Neither team scored in the second inning, but in
the third, the Pirates sweetened their lead by one on a single by Sebring that scored Bransfield. They added two more runs
by the seventh inning; the second was the World Series' first home run, hit off of Sebring's talking bat.
With the score 7–0, a Pirates victory seemed all but certain. But Boston wasn't beaten yet. At the bottom of the seventh,
Buck Freeman led off with a solid triple to right field. Freddy Parent followed with a triple of his own, scoring Freeman,
and then crossed home plate himself on a sacrifice fly by Candy Lachance. The inning ended soon after that, but the Sox were
finally on the scoreboard.
Boston added one more run in the ninth inning. But in the end, those three runs weren't enough. The Pirates won the first
ever World Series game, 7–3.
Game two found Red Sox pitcher Bill Dinneen on the mound. He struck out the first batter. Eight and a half innings later,
he'd struck out ten more and given up only three hits. Boston walked away with a 3–0 win — and the first World Series shutout
— to tie the Series at one game apiece.
The next day, however, it was the Pirates' star pitcher, Deacon Phillippe, who led the charge, giving Pittsburgh a 4–2 victory
over Boston. Phillippe pitched again in game four, the first played in Pittsburgh, and again, he was in top form, holding
the Sox to just one run for the first eight innings. The Pirates, meanwhile, chalked up five.

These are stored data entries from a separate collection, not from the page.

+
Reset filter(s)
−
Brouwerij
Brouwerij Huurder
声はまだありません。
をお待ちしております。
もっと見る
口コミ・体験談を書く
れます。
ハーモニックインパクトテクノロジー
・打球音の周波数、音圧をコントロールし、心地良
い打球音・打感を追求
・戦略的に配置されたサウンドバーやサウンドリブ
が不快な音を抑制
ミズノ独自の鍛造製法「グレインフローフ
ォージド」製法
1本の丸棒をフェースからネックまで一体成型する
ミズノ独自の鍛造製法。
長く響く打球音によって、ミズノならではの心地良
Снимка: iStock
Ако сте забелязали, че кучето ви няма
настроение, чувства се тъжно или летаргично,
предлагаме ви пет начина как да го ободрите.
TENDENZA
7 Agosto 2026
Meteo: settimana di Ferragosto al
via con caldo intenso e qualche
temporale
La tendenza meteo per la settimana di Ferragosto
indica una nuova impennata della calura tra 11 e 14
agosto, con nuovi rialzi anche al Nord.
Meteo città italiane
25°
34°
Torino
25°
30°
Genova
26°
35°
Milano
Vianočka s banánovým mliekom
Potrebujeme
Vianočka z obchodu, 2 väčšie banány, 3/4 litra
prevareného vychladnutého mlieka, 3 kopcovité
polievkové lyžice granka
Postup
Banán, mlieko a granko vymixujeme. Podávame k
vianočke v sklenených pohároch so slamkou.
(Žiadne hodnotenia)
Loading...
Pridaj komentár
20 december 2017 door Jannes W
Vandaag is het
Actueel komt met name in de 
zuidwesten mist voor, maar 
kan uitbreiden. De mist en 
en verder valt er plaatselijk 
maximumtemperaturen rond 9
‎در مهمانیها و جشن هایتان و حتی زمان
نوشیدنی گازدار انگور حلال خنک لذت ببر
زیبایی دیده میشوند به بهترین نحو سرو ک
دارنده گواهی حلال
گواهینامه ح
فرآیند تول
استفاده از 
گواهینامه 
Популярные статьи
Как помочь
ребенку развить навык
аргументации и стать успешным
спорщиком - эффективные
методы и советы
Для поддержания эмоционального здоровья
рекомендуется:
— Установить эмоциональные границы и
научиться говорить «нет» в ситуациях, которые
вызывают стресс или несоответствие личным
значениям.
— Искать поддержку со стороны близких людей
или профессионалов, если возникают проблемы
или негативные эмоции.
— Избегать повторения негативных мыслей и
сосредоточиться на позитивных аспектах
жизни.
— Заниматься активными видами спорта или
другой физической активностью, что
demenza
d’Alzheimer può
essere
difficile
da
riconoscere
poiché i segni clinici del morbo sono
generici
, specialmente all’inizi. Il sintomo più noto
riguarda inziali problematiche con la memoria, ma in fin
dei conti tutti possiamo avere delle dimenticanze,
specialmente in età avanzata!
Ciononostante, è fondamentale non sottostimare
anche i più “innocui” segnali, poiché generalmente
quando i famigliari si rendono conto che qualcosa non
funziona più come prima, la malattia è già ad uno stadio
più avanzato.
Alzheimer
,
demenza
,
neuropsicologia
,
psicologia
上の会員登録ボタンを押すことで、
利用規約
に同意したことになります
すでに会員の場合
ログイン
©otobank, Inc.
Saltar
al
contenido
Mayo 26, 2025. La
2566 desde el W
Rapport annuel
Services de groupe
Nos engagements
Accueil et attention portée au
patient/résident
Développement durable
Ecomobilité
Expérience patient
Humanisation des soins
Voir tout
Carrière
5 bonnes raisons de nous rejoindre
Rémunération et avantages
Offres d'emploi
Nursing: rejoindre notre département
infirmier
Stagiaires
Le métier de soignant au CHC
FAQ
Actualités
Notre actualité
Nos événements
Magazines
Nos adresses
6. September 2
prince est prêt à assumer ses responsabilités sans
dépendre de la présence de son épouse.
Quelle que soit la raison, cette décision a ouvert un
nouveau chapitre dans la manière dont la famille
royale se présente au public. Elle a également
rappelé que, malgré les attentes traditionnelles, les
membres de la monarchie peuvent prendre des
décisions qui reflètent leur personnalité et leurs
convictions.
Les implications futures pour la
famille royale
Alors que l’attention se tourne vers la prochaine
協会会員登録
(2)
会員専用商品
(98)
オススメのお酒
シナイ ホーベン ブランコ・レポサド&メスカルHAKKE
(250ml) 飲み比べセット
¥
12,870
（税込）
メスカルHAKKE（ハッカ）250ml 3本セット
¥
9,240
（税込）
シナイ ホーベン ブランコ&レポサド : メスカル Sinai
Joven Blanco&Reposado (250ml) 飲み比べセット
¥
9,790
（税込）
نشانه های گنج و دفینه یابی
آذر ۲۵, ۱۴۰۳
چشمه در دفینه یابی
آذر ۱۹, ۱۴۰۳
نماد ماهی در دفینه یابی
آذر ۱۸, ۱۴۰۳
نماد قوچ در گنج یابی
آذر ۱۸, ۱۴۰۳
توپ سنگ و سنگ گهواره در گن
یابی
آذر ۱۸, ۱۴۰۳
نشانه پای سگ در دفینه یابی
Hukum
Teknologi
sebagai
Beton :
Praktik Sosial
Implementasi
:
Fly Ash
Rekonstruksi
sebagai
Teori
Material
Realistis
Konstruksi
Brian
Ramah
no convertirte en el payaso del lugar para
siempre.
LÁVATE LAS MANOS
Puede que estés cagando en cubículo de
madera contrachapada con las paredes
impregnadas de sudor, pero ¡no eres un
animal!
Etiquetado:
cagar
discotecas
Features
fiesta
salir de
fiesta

Boston managed to push across three runs in the ninth and came very close to winning the game and tying the Series. But they
didn't. Final score, 5–4 Pirates.
There were five games yet to be played in the best-of-nine series. The championship was still up for grabs.
The next game was scoreless through the fifth inning. Then, in the top of the sixth, the Red Sox loaded the bases. Pitcher
William “Brickyard” Kennedy then handed Boston its first run by walking the next batter. Another run was scored when Wagner
made a wild throw to first. Criger bunted in a third run, and two more runners crossed home plate when Young blasted a triple
into the crowds in left field. When Dougherty also lambasted a triple, Young made it
home. In a single inning, the score had gone from 0–0 to 6–0!
By the bottom of the ninth inning, the Red Sox had added five more, while the Pirates had posted a mere two runs for a final
score of 11–2. The next day's game saw the Pirates falling again, this time 6–3. The Series was now tied at three games apiece.